***** DATASET ENTRIES *****

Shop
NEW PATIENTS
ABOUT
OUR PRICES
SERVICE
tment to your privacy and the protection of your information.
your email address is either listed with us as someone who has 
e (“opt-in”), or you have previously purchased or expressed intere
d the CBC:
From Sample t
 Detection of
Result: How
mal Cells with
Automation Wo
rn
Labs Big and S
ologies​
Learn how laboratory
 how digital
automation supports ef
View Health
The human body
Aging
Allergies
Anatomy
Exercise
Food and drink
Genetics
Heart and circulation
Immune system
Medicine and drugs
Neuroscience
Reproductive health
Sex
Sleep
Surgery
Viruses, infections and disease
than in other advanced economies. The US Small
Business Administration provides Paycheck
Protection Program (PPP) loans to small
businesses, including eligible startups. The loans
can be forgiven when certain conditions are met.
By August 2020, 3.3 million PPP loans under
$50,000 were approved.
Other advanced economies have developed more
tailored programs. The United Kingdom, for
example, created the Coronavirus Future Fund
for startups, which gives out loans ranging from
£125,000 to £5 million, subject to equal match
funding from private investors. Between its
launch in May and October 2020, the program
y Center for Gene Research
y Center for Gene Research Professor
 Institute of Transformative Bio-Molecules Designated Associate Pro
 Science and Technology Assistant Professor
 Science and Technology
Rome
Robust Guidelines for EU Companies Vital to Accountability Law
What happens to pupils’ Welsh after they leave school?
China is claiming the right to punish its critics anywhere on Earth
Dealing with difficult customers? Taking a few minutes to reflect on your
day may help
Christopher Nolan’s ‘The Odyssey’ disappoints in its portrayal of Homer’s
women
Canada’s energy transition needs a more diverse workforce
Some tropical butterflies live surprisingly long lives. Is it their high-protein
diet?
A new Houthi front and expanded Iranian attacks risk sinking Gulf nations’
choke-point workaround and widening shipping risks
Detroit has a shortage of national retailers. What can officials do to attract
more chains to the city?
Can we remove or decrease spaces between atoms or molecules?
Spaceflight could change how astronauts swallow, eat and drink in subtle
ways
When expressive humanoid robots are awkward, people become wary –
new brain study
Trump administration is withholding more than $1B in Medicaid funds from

*****

• _TASK STATEMENT_: Repeat the listing in its entirety, keeping each line as it is.

• _WRITTEN SOLUTION_:
Shop
NEW PATIENTS
ABOUT
OUR PRICES
SERVICE
tment to your privacy and the protection of your information.
your email address is either listed with us as someone who has 
e (“opt-in”), or you have previously purchased or expressed intere
d the CBC:
From Sample t
 Detection of
Result: How
mal Cells with
Automation Wo
rn
Labs Big and S
ologies​
Learn how laboratory
 how digital
automation supports ef
View Health
The human body
Aging
Allergies
Anatomy
Exercise
Food and drink
Genetics
Heart and circulation
Immune system
Medicine and drugs
Neuroscience
Reproductive health
Sex
Sleep
Surgery
Viruses, infections and disease
than in other advanced economies. The US Small
Business Administration provides Paycheck
Protection Program (PPP) loans to small
businesses, including eligible startups. The loans
can be forgiven when certain conditions are met.
By August 2020, 3.3 million PPP loans under
$50,000 were approved.
Other advanced economies have developed more
tailored programs. The United Kingdom, for
example, created the Coronavirus Future Fund
for startups, which gives out loans ranging from
£125,000 to £5 million, subject to equal match
funding from private investors. Between its
launch in May and October 2020, the program
y Center for Gene Research
y Center for Gene Research Professor
 Institute of Transformative Bio-Molecules Designated Associate Pro
 Science and Technology Assistant Professor
 Science and Technology
Rome
Robust Guidelines for EU Companies Vital to Accountability Law
What happens to pupils’ Welsh after they leave school?
China is claiming the right to punish its critics anywhere on Earth
Dealing with difficult customers? Taking a few minutes to reflect on your
day may help
Christopher Nolan’s ‘The Odyssey’ disappoints in its portrayal of Homer’s
women
Canada’s energy transition needs a more diverse workforce
Some tropical butterflies live surprisingly long lives. Is it their high-protein
diet?
A new Houthi front and expanded Iranian attacks risk sinking Gulf nations’
choke-point workaround and widening shipping risks
Detroit has a shortage of national retailers. What can officials do to attract
more chains to the city?
Can we remove or decrease spaces between atoms or molecules?
Spaceflight could change how astronauts swallow, eat and drink in subtle
ways
When expressive humanoid robots are awkward, people become wary –
new brain study
Trump administration is withholding more than $1B in Medicaid funds from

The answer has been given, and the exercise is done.